### TEXT:
RecurrenceMicrostatesAnalysis.jl for Devs

Tip

All pull requests that introduce new functionality must be thoroughly tested and documented. Tests are required only for methods that you extend. We recommend reading the Good Scientific Code Workshop.

Always remember to add docstrings to your implementations, as well as tests to validate them.

RecurrenceMicrostatesAnalysis.jl backend

RecurrenceMicrostatesAnalysis.jl supports multiple backends, depending on the usage context. Each backend is implemented based on an RMACore, which defines how the package computes a histogram.

There are two main backend implementations:

CPUCore: defines how distributions are computed on the CPU. The default implementation is StandardCPUCore.
GPUCore: defines how distributions are computed on the GPU. The default implementation is StandardGPUCore.

RecurrenceMicrostatesAnalysis.RMACore — Type

RMACore

Abstract supertype that defines the execution pipeline of the package.

An instance of RMACore must be provided to the histogram function to determine how the histogram computation is performed.

Concrete implementations of RMACore are CPUCore and GPUCore, which target CPU and GPU execution, respectively. Implementing custom subtypes of RMACore is strongly discouraged, as doing so requires reimplementing several internal utilities for the package ecosystem to function correctly.

Implementations

CPUCore
GPUCore

source

RecurrenceMicrostatesAnalysis.CPUCore — Type

CPUCore{M<:MicrostateShape, S<:SamplingMode} <: RMACore

Abstract CPU backend that implements the RecurrenceMicrostatesAnalysis.jl execution pipeline on central processing units.

### SUPPLIED DATA:
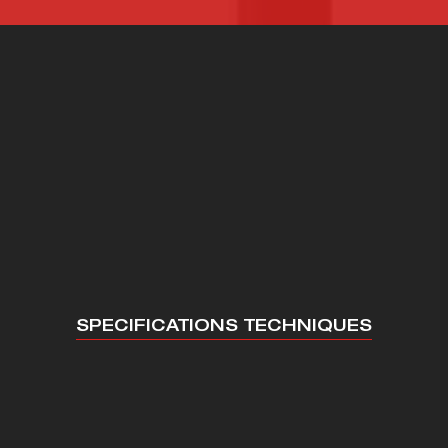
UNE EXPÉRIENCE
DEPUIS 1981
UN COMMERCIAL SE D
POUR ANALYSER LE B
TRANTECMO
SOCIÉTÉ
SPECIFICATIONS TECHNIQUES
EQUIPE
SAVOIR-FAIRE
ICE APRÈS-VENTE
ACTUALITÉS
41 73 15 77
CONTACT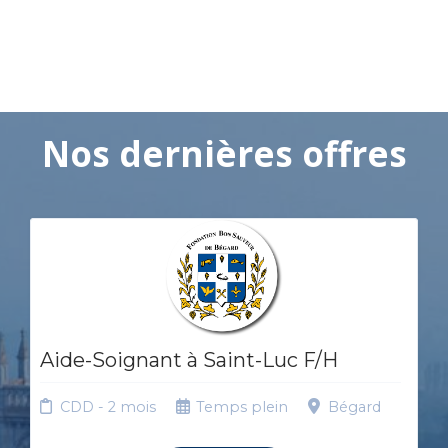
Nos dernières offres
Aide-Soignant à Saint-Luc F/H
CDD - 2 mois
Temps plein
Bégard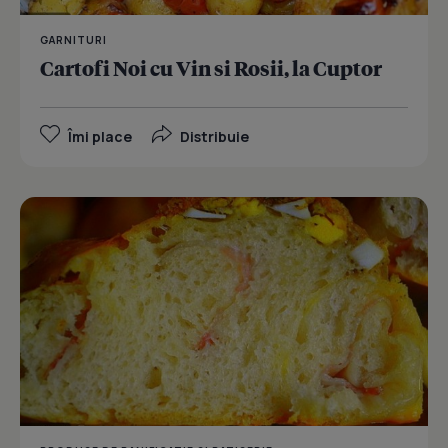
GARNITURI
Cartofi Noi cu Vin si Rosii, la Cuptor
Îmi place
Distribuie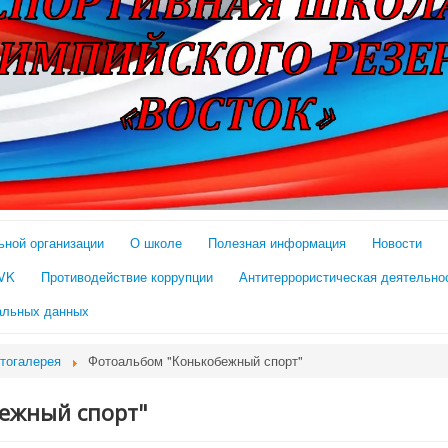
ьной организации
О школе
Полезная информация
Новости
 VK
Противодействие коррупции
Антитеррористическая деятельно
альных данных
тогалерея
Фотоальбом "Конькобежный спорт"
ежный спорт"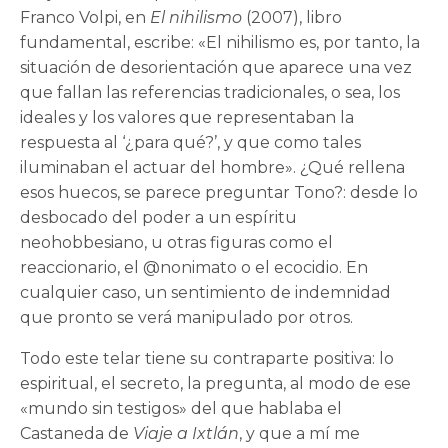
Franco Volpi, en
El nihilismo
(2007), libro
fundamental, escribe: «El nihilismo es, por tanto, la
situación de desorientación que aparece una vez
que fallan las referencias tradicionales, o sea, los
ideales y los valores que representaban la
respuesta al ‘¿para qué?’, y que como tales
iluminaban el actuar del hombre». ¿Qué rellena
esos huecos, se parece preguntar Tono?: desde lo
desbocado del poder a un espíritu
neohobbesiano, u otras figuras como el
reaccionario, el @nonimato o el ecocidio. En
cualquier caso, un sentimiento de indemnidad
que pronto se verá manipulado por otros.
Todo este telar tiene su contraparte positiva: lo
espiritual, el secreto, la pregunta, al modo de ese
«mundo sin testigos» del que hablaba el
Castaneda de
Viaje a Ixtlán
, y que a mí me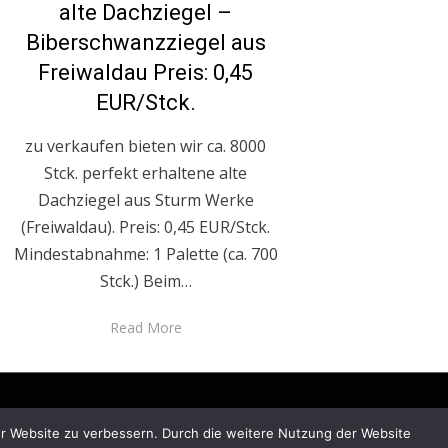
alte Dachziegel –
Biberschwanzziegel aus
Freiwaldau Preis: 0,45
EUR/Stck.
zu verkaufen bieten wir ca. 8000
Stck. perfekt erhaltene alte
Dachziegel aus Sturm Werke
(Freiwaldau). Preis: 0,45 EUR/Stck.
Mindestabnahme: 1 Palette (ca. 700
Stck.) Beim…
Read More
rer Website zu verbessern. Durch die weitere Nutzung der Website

---

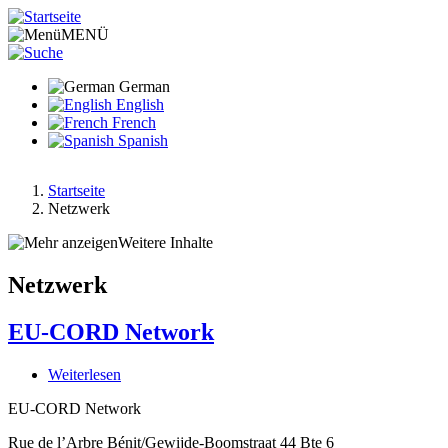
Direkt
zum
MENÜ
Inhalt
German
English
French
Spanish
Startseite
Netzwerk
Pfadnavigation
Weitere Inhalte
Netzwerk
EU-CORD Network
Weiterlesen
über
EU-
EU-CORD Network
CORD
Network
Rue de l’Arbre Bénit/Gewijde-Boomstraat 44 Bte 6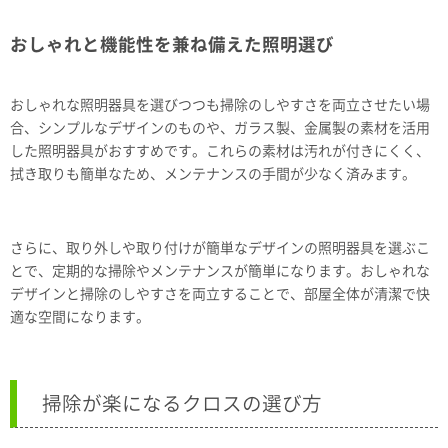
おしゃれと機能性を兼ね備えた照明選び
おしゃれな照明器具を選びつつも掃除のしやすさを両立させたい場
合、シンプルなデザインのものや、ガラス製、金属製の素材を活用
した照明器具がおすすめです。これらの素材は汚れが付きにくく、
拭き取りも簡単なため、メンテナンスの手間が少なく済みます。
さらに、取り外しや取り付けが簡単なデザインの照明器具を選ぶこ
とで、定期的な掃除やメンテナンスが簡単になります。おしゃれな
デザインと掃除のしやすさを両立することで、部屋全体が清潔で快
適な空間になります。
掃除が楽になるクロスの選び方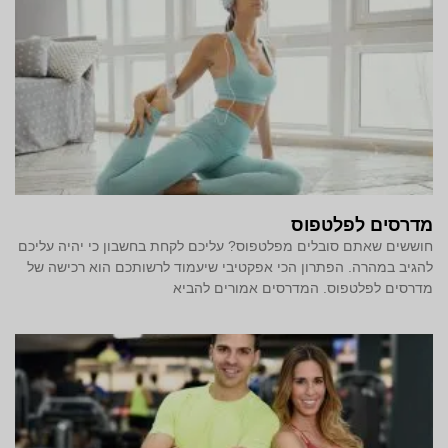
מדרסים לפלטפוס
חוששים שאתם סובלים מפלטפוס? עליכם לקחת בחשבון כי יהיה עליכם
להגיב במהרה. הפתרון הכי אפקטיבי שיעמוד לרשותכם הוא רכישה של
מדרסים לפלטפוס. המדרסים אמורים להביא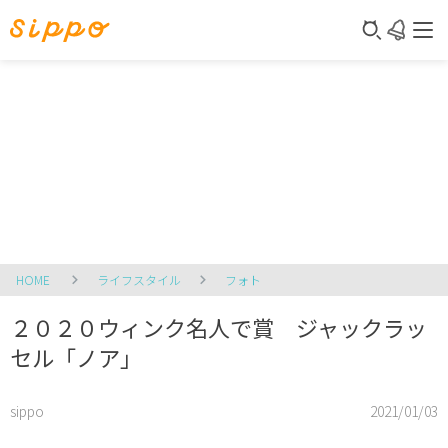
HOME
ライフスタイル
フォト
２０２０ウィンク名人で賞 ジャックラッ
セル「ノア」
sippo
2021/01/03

### TASK STATEMENT:
Write the next portion of the RecurrenceMicrostatesAnalysis.jl developer documentation, beginning immediately after its final sentence.

### REPLY TO THE EXERCISE:
The package provides a default implementation via StandardCPUCore.

Concrete subtypes of CPUCore must define the following fields:

shape: the MicrostateShape used to construct microstates.
sampling: the SamplingMode used to sample the recurrence space.

Implementations

StandardCPUCore

source

RecurrenceMicrostatesAnalysis.GPUCore — Type

GPUCore{B, M<:MicrostateShape, S<:SamplingMode} <: RMACore

Abstract GPU backend that implements the RecurrenceMicrostatesAnalysis.jl execution pipeline on graphics processing units.

The package provides a default implementation via StandardGPUCore.

Concrete subtypes of GPUCore must define the following fields:

backend: the GPU backend device (e.g. CUDABackend, MetalBackend).
shape: the MicrostateShape used to construct microstates.
sampling: the SamplingMode used to sample the recurrence space.

Implementations

StandardGPUCore

source

RecurrenceMicrostatesAnalysis.StandardCPUCore — Type

StandardCPUCore{M<:MicrostateShape, S<:SamplingMode} <: CPUCore{M, S}

Default CPU backend implementation for RecurrenceMicrostatesAnalysis.jl.

This type provides the standard execution pipeline for computing recurrence microstate distributions on CPU devices.

Initialization

core = CPUCore(shape, sampling)

source

RecurrenceMicrostatesAnalysis.StandardGPUCore — Type

StandardGPUCore{B, M<:MicrostateShape, S<:SamplingMode} <: GPUCore{B, M, S}

Default GPU backend implementation for RecurrenceMicrostatesAnalysis.jl.

This type provides the standard execution pipeline for computing recurrence microstate distributions on GPU devices.

Initialization

core = GPUCore(backend, shape, sampling)

source

Info

Backend implementations are located in src/core/cpu_core.jl and src/core/gpu/gpu_core.jl. If you plan to implement a new backend, we recommend opening an issue on GitHub beforehand to discuss the design.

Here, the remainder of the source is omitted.